I also learned that Swamp Coolers were made with gin. Well,.....no, they aren't. IRL. I learned that they are an inexpensive alternative to an AC. They work fine -as long as the humidity is low. In East Texas this = never. In Phoenix, this = when they are needed most.

:twilightoops:

My god!! It looks like the original draft for The Room!

Promotion! Promotion! This is all I am hearing! Hear is your coffee and English muffin and burn your mouth!

11383336
You wrote day, month. By this I can tell that you aren't an America. We go month, day. Usually makes the list for "Things Foreigners Find Weird/Confusing About The USA"

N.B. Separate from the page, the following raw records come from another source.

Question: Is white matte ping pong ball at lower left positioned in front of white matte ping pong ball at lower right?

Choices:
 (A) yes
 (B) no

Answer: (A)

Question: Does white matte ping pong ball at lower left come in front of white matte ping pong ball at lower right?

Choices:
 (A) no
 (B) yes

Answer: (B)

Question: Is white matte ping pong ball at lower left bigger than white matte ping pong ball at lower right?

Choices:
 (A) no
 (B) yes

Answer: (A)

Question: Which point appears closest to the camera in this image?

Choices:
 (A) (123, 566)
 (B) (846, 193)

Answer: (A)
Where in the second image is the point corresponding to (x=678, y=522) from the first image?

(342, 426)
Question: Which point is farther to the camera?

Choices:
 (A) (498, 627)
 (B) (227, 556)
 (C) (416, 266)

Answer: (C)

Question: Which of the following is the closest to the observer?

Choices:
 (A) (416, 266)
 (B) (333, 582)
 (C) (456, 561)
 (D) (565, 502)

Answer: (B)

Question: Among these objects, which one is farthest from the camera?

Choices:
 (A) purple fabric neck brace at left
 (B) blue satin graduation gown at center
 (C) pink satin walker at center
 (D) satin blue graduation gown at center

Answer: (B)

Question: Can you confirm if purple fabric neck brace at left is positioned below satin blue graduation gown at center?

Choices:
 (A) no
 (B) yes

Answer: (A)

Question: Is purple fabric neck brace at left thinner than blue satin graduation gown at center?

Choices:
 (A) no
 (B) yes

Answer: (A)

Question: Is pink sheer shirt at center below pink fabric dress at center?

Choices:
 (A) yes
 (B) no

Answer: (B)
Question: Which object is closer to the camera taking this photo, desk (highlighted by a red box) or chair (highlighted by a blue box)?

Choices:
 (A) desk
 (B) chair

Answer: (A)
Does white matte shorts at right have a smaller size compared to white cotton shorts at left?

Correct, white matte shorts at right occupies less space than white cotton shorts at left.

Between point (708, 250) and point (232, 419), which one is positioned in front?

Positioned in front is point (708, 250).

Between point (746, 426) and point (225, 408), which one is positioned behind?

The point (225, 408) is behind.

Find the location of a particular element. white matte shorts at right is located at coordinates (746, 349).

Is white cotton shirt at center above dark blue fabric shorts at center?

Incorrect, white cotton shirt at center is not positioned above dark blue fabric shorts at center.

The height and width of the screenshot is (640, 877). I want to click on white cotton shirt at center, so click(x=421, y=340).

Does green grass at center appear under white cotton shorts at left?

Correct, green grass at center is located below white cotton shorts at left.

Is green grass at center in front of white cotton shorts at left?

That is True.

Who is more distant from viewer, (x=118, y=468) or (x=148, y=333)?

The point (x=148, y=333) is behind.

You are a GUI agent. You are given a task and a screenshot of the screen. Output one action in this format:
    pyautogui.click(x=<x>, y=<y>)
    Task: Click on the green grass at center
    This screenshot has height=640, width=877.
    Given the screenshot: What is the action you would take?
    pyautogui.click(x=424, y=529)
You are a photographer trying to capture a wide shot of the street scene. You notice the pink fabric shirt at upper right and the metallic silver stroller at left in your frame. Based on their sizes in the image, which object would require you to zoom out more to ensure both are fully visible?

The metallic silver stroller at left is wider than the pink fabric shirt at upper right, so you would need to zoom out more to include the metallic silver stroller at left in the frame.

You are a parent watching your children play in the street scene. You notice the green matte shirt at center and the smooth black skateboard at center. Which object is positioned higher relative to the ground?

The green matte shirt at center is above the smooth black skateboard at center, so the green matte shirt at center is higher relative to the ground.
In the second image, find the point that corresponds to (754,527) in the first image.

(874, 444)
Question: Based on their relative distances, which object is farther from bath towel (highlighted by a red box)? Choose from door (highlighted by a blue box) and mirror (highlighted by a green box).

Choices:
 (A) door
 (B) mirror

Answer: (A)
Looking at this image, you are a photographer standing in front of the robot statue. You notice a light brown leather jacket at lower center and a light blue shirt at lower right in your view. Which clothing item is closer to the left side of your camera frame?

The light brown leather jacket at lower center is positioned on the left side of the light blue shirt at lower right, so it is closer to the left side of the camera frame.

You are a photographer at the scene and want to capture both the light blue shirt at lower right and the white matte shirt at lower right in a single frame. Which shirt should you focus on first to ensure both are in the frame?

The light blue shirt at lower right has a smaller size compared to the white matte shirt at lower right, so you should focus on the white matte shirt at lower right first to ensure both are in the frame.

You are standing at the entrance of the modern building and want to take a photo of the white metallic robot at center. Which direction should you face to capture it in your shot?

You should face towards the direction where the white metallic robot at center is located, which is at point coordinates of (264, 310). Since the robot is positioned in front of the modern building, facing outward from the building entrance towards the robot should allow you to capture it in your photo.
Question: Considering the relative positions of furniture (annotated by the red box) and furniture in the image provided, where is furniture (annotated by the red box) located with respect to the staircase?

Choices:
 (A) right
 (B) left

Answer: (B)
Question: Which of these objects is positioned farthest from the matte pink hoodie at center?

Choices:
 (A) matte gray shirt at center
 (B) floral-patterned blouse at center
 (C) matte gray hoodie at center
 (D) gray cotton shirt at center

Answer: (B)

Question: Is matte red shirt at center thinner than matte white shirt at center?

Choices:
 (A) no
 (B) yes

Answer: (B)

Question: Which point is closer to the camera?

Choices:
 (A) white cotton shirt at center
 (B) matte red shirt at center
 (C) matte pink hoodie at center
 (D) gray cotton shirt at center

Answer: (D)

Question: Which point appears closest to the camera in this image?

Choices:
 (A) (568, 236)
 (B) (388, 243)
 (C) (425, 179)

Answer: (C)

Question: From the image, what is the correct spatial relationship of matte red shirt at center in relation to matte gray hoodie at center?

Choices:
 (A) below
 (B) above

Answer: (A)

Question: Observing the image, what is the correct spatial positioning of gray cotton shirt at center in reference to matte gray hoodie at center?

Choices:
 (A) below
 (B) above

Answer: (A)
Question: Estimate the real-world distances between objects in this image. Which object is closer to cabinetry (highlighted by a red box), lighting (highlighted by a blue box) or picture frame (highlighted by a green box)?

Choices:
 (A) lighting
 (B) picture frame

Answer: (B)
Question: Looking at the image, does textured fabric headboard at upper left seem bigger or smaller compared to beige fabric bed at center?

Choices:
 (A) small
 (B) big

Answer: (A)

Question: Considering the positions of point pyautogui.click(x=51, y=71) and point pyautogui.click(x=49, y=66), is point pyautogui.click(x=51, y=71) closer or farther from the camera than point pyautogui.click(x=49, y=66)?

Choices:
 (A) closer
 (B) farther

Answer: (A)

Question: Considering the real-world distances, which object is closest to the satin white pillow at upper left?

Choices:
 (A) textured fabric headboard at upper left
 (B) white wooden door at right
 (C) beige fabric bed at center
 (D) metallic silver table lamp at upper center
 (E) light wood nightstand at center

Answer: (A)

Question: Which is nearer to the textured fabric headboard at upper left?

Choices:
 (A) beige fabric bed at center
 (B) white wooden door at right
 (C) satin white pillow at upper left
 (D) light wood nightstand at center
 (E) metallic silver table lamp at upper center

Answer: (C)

The British are an exception to Mark Twain's epigram "Foreigners always spell better than they pronounce. "

Recommend Mark Twain's essay "The Awful German Language" (A Tramp Abroad appendix D)

:moustache:

11383839
To be fair, British English is the original.

Dan

11383865

I have long maintained that anyone who says "Grennech" and "tems" instead of "Greenwich" and "Thames" has no right to claim to be an English-speaker.

And that includes New Yorkers. It's "Greenwich Village," full stop.

11383832
German word order is notorious for producing hilariously broken English. "Sustenance out of direct sun illuminates" indeed.

11383835
The connection is closer than you think. Tommy Wiseau is originally from Poland and speaks English as a second language. This explains many of the odd sentences.

Then again, this is why you hire an editor.

11383878
They've got a "Jew Anita" Street
They also think "Soho" = South Of HOuse ton"
& Versailles rhymes with "fur sales"

Q Know how you can tell a New Yorker?
A They're the one yelling at Santa Claus "Hey Fatso, you wanna get that sled offa my roof? You're getting reindeer shit all over everything.
You can always tell the English.
You can always tell the Dutch.
You can always tell a Yankee,
But you cannot tell them much.

:twilightoops:

My hovercraft is full of eels!

11383893
Do you want to come back to my place, bouncy-bouncy?

11383880
Well OLD old English was a Gaelic tongue. Even the Romans couldn't make them speak Latin.

The Angles & Saxons were Germanic invaders & they called their dialect of German Old English. It really got screwed up when the French invaded in 1066. They called the results Middle English.

Even the English need training to read anything much before the 16th century. Shakespeare & the King James version of the Bible are about as far back as we can read & they are thought of as weird.

:trollestia:

11383904
As somebody whose father has a degree in old English, I agree. The King James Bible also has plenty of odd expressions; 'in my father's house there are many palaces' is one of the less weird ones.

11383903
I will not buy this record, it is scratched!

Dan

11383904

Well OLD old English was a Gaelic tongue.

You mean Bretonic? Or Frisian?

11383904
To be fair, the King James Bible's English was archaic even when it was written. Can't have the layfolk reading the Bible, after all... (For those who think I'm being facetious, the church of the time raised objections over translating the Book to a living language).